Robotics: Science and Systems 2022

This Special Issue contains 8 original research papers spanning the topics of grasp and manipulation planning, active perception, out-door navigation, control using data-driven and classical ordinary differential equation (ode) models, and high-precision control of aerial vehicles. Most of the contributions include non-trivial robot experiments, in some cases conducted in the field or employing fewer simplifying assumptions (e.g., regarding sensing infrastructure) than prior work. Not all the offerings involve some element of machine learning, but most do, and several articles tackle the problem of data inefficiency head-on.

Editors

  • Shoudong Huang

    Shoudong Huang is a Professor in the School of Mechanical and Mechatronic Engineering at the University of Technology Sydney and an internationally recognised researcher whose work focusses on mobile robot navigation in many different areas, including search and rescue, underwater, underground mining, and surgery. He is motivated by a desire to see robots collaborating with humans and helping people in their daily lives, and his work has made significant contributions to the fields of mobile robot simultaneous localisation and mapping, operations research, nonlinear state estimation and nonlinear robust control.

  • Kris Hauser

    Kris Hauser is a Professor in the Department of Computer Science at the University of Illinois at Urbana-Champaign, and holds Affiliate appointments in the Department of Electrical and Computer Engineering and the Department of Mechanical Science and Engineering.

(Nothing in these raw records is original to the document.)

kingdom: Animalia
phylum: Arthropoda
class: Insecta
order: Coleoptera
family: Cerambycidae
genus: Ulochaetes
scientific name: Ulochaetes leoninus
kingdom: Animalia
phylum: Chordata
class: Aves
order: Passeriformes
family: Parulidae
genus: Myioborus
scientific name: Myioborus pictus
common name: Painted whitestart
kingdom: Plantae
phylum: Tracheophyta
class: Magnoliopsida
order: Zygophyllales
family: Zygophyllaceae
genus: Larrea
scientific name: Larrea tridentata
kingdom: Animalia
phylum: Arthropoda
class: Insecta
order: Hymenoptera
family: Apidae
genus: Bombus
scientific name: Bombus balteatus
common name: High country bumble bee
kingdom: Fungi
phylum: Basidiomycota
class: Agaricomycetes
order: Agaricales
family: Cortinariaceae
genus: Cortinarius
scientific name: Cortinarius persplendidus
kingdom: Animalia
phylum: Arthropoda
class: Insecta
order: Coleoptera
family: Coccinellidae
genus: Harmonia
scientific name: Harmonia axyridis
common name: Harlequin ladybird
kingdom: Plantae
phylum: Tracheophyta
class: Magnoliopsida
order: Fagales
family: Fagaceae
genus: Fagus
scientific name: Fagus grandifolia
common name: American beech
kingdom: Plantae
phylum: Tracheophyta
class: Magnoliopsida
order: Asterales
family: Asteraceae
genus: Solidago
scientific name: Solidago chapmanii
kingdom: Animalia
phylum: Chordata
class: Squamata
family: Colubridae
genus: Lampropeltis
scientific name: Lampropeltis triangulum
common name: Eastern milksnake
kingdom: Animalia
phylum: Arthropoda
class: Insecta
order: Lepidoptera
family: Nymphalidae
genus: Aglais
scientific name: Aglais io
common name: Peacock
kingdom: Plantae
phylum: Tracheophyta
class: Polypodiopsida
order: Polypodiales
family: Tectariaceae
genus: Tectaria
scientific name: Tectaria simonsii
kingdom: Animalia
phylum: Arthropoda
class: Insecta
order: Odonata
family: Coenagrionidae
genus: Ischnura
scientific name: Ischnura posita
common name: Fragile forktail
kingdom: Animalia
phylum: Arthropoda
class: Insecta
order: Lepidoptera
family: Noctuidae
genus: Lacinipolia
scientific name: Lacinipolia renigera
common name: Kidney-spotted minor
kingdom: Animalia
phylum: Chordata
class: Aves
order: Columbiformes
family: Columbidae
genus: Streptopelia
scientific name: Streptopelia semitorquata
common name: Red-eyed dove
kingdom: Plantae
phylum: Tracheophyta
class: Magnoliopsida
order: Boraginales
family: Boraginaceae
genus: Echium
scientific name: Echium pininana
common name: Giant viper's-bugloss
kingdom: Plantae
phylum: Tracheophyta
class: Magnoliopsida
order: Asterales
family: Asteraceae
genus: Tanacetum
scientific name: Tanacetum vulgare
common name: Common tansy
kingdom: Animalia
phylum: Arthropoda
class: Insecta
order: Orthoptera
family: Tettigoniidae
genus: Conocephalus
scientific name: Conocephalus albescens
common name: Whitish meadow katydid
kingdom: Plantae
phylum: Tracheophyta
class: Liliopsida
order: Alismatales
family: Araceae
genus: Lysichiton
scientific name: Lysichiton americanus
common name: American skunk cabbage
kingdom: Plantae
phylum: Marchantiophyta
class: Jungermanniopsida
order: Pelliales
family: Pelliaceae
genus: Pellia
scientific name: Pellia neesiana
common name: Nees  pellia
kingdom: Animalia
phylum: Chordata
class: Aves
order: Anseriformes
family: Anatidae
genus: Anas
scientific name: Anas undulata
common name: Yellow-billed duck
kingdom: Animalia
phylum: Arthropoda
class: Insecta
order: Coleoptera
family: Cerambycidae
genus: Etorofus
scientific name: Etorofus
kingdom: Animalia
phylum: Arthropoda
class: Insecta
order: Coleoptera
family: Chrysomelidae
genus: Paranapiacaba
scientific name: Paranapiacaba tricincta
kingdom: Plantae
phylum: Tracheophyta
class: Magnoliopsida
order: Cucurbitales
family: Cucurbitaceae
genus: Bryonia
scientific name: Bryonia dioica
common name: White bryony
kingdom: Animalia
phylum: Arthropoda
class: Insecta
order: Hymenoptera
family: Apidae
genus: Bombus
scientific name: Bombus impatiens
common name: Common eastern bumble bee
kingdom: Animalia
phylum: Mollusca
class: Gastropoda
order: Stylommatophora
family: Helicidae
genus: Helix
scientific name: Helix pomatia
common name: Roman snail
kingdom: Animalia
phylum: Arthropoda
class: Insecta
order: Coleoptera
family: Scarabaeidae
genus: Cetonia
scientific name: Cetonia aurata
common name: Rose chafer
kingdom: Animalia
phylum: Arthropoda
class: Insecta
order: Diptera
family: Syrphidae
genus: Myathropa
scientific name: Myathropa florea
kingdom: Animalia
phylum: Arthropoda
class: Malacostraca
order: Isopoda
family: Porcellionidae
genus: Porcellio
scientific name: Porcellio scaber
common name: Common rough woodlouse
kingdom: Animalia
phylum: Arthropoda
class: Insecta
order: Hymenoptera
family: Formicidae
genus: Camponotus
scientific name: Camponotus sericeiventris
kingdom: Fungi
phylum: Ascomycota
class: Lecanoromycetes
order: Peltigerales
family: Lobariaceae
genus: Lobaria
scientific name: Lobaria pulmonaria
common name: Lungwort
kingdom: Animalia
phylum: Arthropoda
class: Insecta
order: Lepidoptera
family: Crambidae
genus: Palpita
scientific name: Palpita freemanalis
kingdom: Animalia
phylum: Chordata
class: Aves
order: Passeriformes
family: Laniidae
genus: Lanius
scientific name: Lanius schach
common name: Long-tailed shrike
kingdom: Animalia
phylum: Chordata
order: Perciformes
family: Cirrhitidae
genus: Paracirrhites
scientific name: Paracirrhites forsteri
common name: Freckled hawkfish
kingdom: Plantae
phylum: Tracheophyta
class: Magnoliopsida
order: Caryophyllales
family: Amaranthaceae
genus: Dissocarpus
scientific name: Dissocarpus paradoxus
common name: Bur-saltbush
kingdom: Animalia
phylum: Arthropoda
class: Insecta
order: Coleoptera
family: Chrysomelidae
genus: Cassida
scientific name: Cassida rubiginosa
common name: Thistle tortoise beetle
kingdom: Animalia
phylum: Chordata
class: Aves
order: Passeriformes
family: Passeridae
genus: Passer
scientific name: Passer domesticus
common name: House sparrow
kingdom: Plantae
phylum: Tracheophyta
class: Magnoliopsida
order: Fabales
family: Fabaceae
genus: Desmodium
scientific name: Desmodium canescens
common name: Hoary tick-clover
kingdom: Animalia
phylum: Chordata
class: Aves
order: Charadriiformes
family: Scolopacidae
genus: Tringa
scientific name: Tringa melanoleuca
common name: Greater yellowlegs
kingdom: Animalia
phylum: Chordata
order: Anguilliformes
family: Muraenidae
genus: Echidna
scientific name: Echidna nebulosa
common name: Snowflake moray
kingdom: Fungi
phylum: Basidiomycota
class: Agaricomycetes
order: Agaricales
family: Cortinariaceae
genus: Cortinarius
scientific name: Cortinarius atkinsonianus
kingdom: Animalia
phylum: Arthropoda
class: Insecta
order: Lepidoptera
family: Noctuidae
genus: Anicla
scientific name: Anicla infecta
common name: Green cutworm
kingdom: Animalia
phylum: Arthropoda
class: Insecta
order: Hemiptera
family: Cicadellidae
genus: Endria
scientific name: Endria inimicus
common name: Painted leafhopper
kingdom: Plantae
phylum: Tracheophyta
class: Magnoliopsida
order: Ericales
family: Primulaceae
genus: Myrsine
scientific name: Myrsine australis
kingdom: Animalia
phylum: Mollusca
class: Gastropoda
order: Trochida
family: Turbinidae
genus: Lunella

His research interests include open-world robotics, robot motion planning and control, and semi-autonomous systems, with applications to intelligent vehicles, robotic manipulation, robot-assisted medicine, and legged locomotion.

  • Dylan Shell

    Dylan A. Shell is an Associate Professor of computer science and engineering at Texas A&M University in College Station, Texas. His research aims to synthesize and analyze complex, intelligent behavior in distributed systems that exploit their physical embedding to interact with the physical world.